Sterling and Yan were in our room, looking at clothes to take to Jamaica. They quickly clued into the commotion. Our niece had also crept up the stairs to find out what the hell was going on. By then we were all hugging. She joined in our celebration, not quite sure what was going on, but happy that people were so happy. Wow. IMG_5016

To find out, surrounded by family and to have the news be so amazing was an incredible moment. Hyperbole required here.

Not surprising that my ‘can’t wait for a surprise or keep a secret for more than five minutes’ wife rolled out the announcement this way! James and Nick were added to the inner circle and we quickly called Sean to fill him in. Relief. Good news for all.

You’d think it would end there, or start. Or whatever, but…

Obviously, Allia decided to take a second test, but after she had guzzled a ton of water, which gave her a NOT PREGNANT result. Then we were left to figure out which was more likely… a false negative or a false positive.

We set up an appointment with the clinic.

Long story short. The news was good. We are doing this!

Dec. 6th, 2014: Rewind a little less

IMG_3387So after weeks and days of turning to your mid-section and asking,

‘so , are you pregnant, yet?’

‘How about now…?’

‘… what about… now?’

We are back for round two.

No real sadness; we hadn’t fooled ourselves into thinking we could be so lucky.

The awkwardness of looking my brother in the face when he has done us this huge favour has mellowed somewhat. And he has a new lady in his life, so we were wondering how that conversation would go.

Sigh. How lucky, for us, that she is such a reasonable, modern gal.

Message 1: “Today is the day for Round 2”

Message 2: “Good luck.”

Message 3: “looks like we’re inseminating at 2:30”

I actually sit down to mark an essay, beside my wife, while we wait. If only that kid knew what was on my brain … or beside me while I did that marking. Maybe it will improve their grade.

Good luck. All round.

Rewind. Has it happened yet?

Baby Entry 1. Retrospective.

Some things will be left out. Some things have to be left out. But others stick out now, like never before.

It occurs to me,
as I look down into the frying pan
that my egg isn’t just an egg anymore.

Not when you have reproduction on the brain.

When we were in Shoppers Drug Mart and got the call,
I knew the second her face changed.
It was the ‘surge phone call’.

Arms full of stuff-you-need-when-you-want-to-get-pregnant,
pre-natal vitamins, razors…

This is no ordinary phone call.

She says, ‘I’m going to shave for the nurse.’
‘Nice,’ I reply.

We’ve been married less than a year and this nurse is getting special treatment.

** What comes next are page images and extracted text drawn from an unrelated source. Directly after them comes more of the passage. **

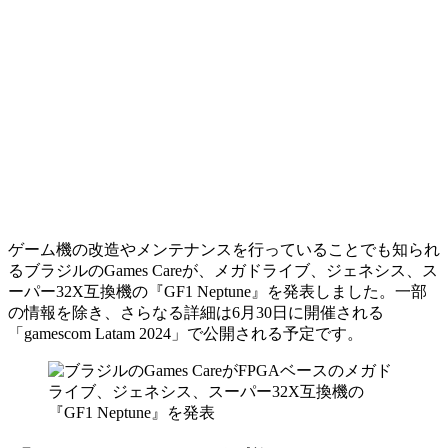
ゲーム機の改造やメンテナンスを行っていることでも知られ
るブラジルのGames Careが、メガドライブ、ジェネシス、ス
ーパー32X互換機の『GF1 Neptune』を発表しました。一部
の情報を除き、さらなる詳細は6月30日に開催される
「gamescom Latam 2024」で公開される予定です。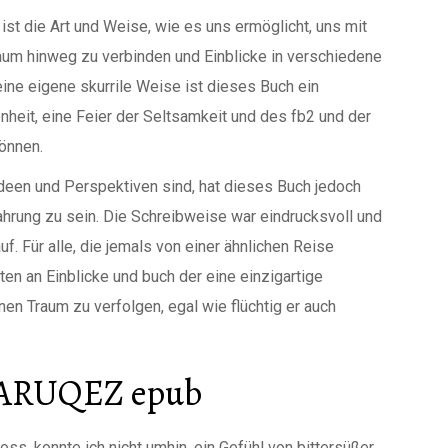
ist die Art und Weise, wie es uns ermöglicht, uns mit
aum hinweg zu verbinden und Einblicke in verschiedene
ine eigene skurrile Weise ist dieses Buch ein
heit, eine Feier der Seltsamkeit und des fb2 und der
önnen.
een und Perspektiven sind, hat dieses Buch jedoch
fahrung zu sein. Die Schreibweise war eindrucksvoll und
uf. Für alle, die jemals von einer ähnlichen Reise
en an Einblicke und buch der eine einzigartige
nen Traum zu verfolgen, egal wie flüchtig er auch
ARUQEZ epub
ss, konnte ich nicht umhin, ein Gefühl von bittersüßer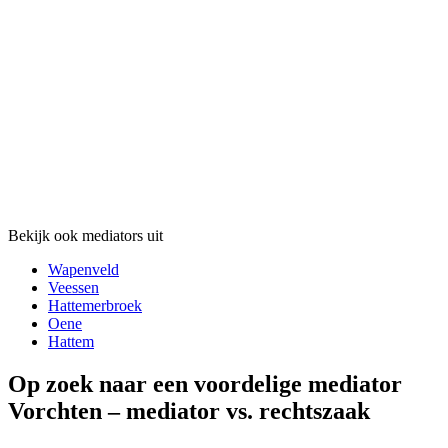
Bekijk ook mediators uit
Wapenveld
Veessen
Hattemerbroek
Oene
Hattem
Op zoek naar een voordelige mediator
Vorchten – mediator vs. rechtszaak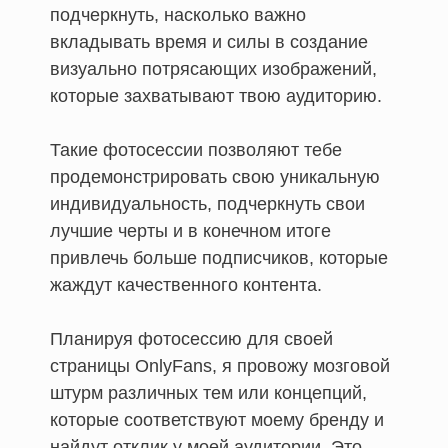
подчеркнуть, насколько важно
вкладывать время и силы в создание
визуально потрясающих изображений,
которые захватывают твою аудиторию.
Такие фотосессии позволяют тебе
продемонстрировать свою уникальную
индивидуальность, подчеркнуть свои
лучшие черты и в конечном итоге
привлечь больше подписчиков, которые
жаждут качественного контента.
Планируя фотосессию для своей
страницы OnlyFans, я провожу мозговой
штурм различных тем или концепций,
которые соответствуют моему бренду и
найдут отклик у моей аудитории. Это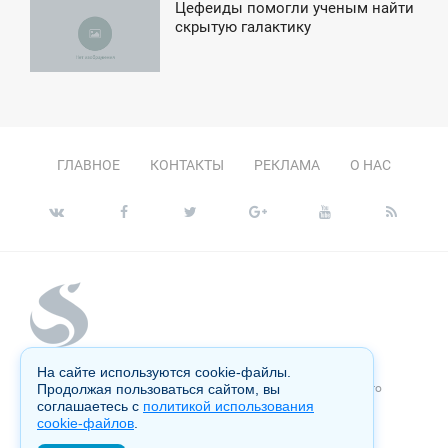
Цефеиды помогли ученым найти
5:42
скрытую галактику
ТОРНИК
ГЛАВНОЕ
КОНТАКТЫ
РЕКЛАМА
О НАС
На сайте используются cookie-файлы.
Копирование материалов сайта запрещено без письменного
Продолжая пользоваться сайтом, вы
согласия администрации и преследуется по закону.
соглашаетесь с
политикой использования
cookie-файлов
.
Настоящий ресурс может содержать материалы 18+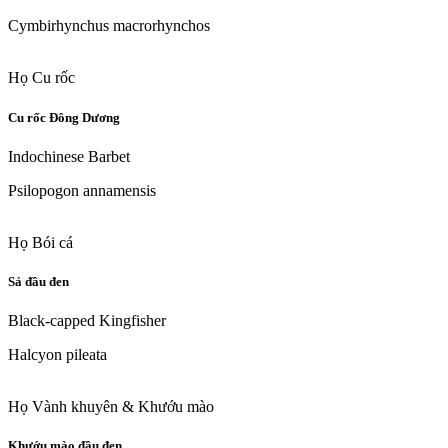
Cymbirhynchus macrorhynchos
Họ Cu rốc
Cu rốc Đông Dương
Indochinese Barbet
Psilopogon annamensis
Họ Bói cá
Sả đầu đen
Black-capped Kingfisher
Halcyon pileata
Họ Vành khuyên & Khướu mào
Khướu mào đầu đen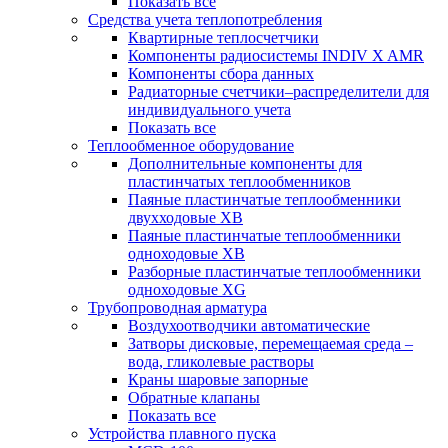
Показать все
Средства учета теплопотребления
Квартирные теплосчетчики
Компоненты радиосистемы INDIV X AMR
Компоненты сбора данных
Радиаторные счетчики–распределители для
индивидуального учета
Показать все
Теплообменное оборудование
Дополнительные компоненты для
пластинчатых теплообменников
Паяные пластинчатые теплообменники
двухходовые XB
Паяные пластинчатые теплообменники
одноходовые ХВ
Разборные пластинчатые теплообменники
одноходовые ХG
Трубопроводная арматура
Воздухоотводчики автоматические
Затворы дисковые, перемещаемая среда –
вода, гликолевые растворы
Краны шаровые запорные
Обратные клапаны
Показать все
Устройства плавного пуска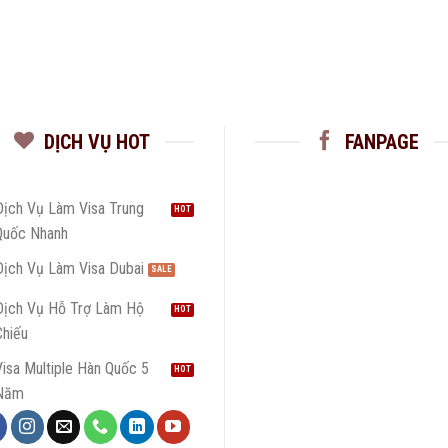
DỊCH VỤ HOT
FANPAGE
Dịch Vụ Làm Visa Trung
Quốc Nhanh
Dịch Vụ Làm Visa Dubai
Dịch Vụ Hỗ Trợ Làm Hộ
Chiếu
isa Multiple Hàn Quốc 5
Năm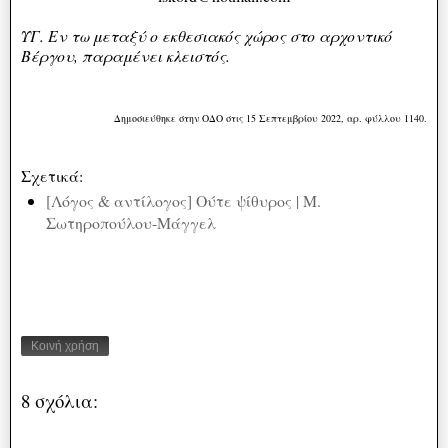
ΥΓ. Εν τω μεταξύ ο εκθεσιακός χώρος στο αρχοντικό
Βέργου, παραμένει κλειστός.
Δημοσιεύθηκε στην ΟΔΟ στις 15 Σεπτεμβρίου 2022, αρ. φύλλου 1140.
Σχετικά:
[Λόγος & αντίλογος] Ούτε ψίθυρος | Μ.
Σωτηροπούλου-Μάγγελ
Κοινή χρήση
8 σχόλια: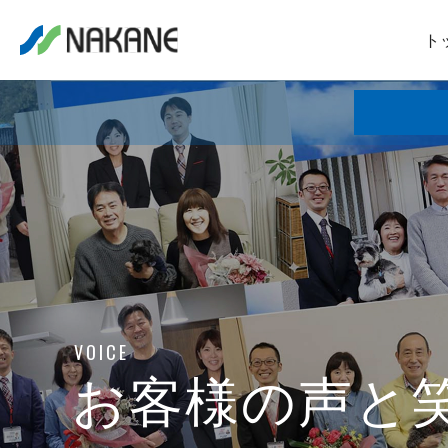
ト
VOICE
お客様の声と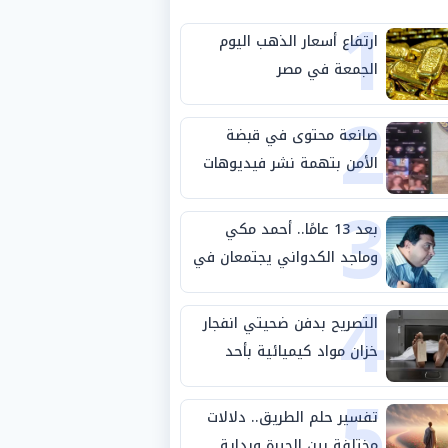
1
ارتفاع أسعار الذهب اليوم
الجمعة في مصر
2
صانعة محتوى في قبضة
الأمن بتهمة نشر فيديوهات
3
خادشة للحياء
بعد 13 عامًا.. أحمد مكي
وماجد الكدواني يجتمعان في
4
«فرصة سعيدة»
التصريح بدفن ضحيتي انفجار
خزان مواد كيميائية بأحد
5
مصانع الفيوم
تفسير حلم الطريق.. دلالات
مختلفة بين الحيرة وبداية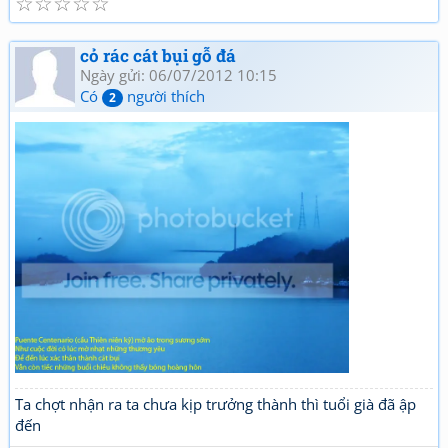
☆
☆
☆
☆
☆
cỏ rác cát bụi gỗ đá
Ngày gửi: 06/07/2012 10:15
Có
người thích
2
Ta chợt nhận ra ta chưa kịp trưởng thành thì tuổi già đã ập
đến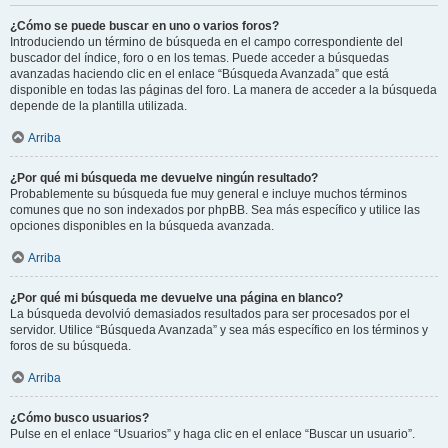
¿Cómo se puede buscar en uno o varios foros?
Introduciendo un término de búsqueda en el campo correspondiente del
buscador del índice, foro o en los temas. Puede acceder a búsquedas
avanzadas haciendo clic en el enlace “Búsqueda Avanzada” que está
disponible en todas las páginas del foro. La manera de acceder a la búsqueda
depende de la plantilla utilizada.
Arriba
¿Por qué mi búsqueda me devuelve ningún resultado?
Probablemente su búsqueda fue muy general e incluye muchos términos
comunes que no son indexados por phpBB. Sea más específico y utilice las
opciones disponibles en la búsqueda avanzada.
Arriba
¿Por qué mi búsqueda me devuelve una página en blanco?
La búsqueda devolvió demasiados resultados para ser procesados por el
servidor. Utilice “Búsqueda Avanzada” y sea más específico en los términos y
foros de su búsqueda.
Arriba
¿Cómo busco usuarios?
Pulse en el enlace “Usuarios” y haga clic en el enlace “Buscar un usuario”.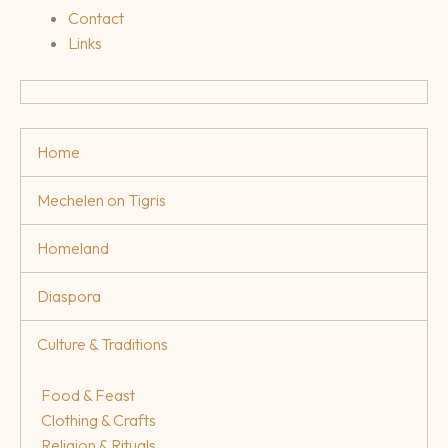
Contact
Links
Home
Mechelen on Tigris
Homeland
Diaspora
Culture & Traditions
Food & Feast
Clothing & Crafts
Religion & Rituals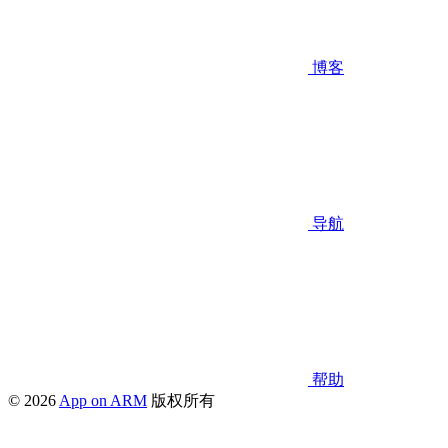
博客
导航
帮助
© 2026
App on ARM
版权所有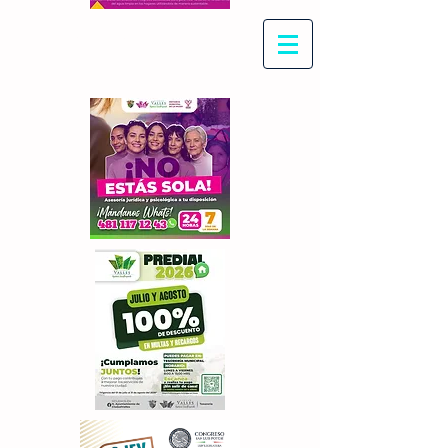
Con Maritza Villegas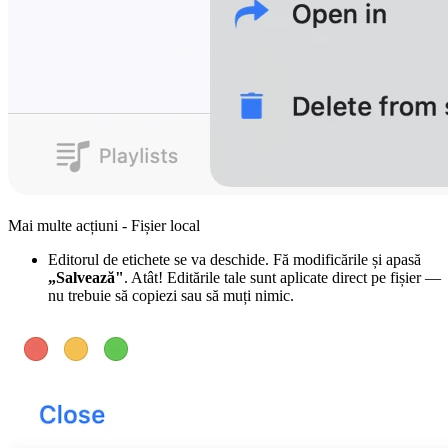
Mai multe acțiuni - Fișier local
Editorul de etichete se va deschide. Fă modificările și apasă
„Salvează"
. Atât! Editările tale sunt aplicate direct pe fișier —
nu trebuie să copiezi sau să muți nimic.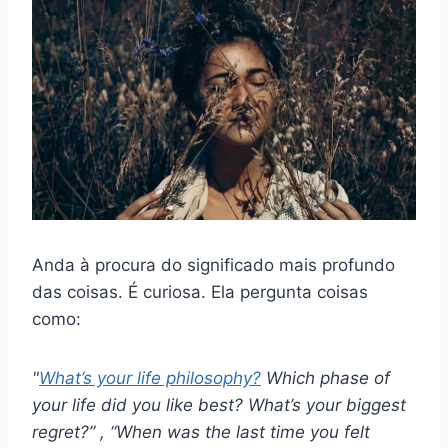
Anda à procura do significado mais profundo
das coisas. É curiosa. Ela pergunta coisas
como:
"
What’s your life philosophy?
Which phase of
your life did you like best? What’s your biggest
regret?” , “When was the last time you felt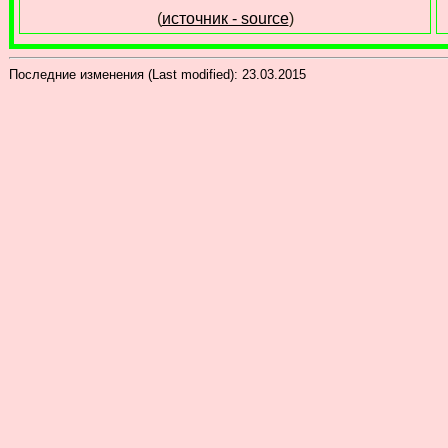
(
источник - source
)
Последние изменения (Last modified):
23.03.2015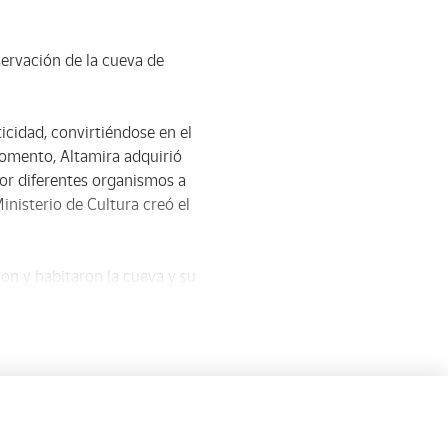
ervación de la cueva de
icidad, convirtiéndose en el
 momento, Altamira adquirió
por diferentes organismos a
Ministerio de Cultura creó el
ron y habitaron la cueva y su
mira» se presentan objetos
orzando su mensaje con la
en la exposición, la
do y como espacio para el
tu creador humano. Las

We put the items into the basket. We are giddy as we make our purchases.

My face gives me away.

‘You should see your face’ she says.

And I’m thinking, ‘holy shit. this could be happening.’



Did it work?

‘Are you pregnant yet,’ I smile.

Apparently I’m having dreams and saying out loud ‘Don’t worry,’ about what I’m not sure.

How many times will we go through this?

And I’m back to making eggs, which are no longer just eggs.

And I’m curling my hair, putting on lipstick, brushing my teeth, waiting. Thinking how I need to pick up tampons, for me, and … maybe a pregnancy test.

Running late for work, I pop in to kiss my wife goodbye. Maybe this is the weirdest thing in the world.

Love you… we parrot, with a pregnant pause at the end.

I call her from the car. Excited. Are you pregnant yet? How do you feel? It’s like waiting for Santa Claus.

We talk later and the strangest part is realizing that I’m always thinking about it. I’m hyper aware of this thing that nobody knows. Except that I’m sure my stupid face gives it all away.

I consider getting her flowers. Instead, I opt for a basket full of pregnancy tests … and tampax. And flowers. Either way. Baby, I love you.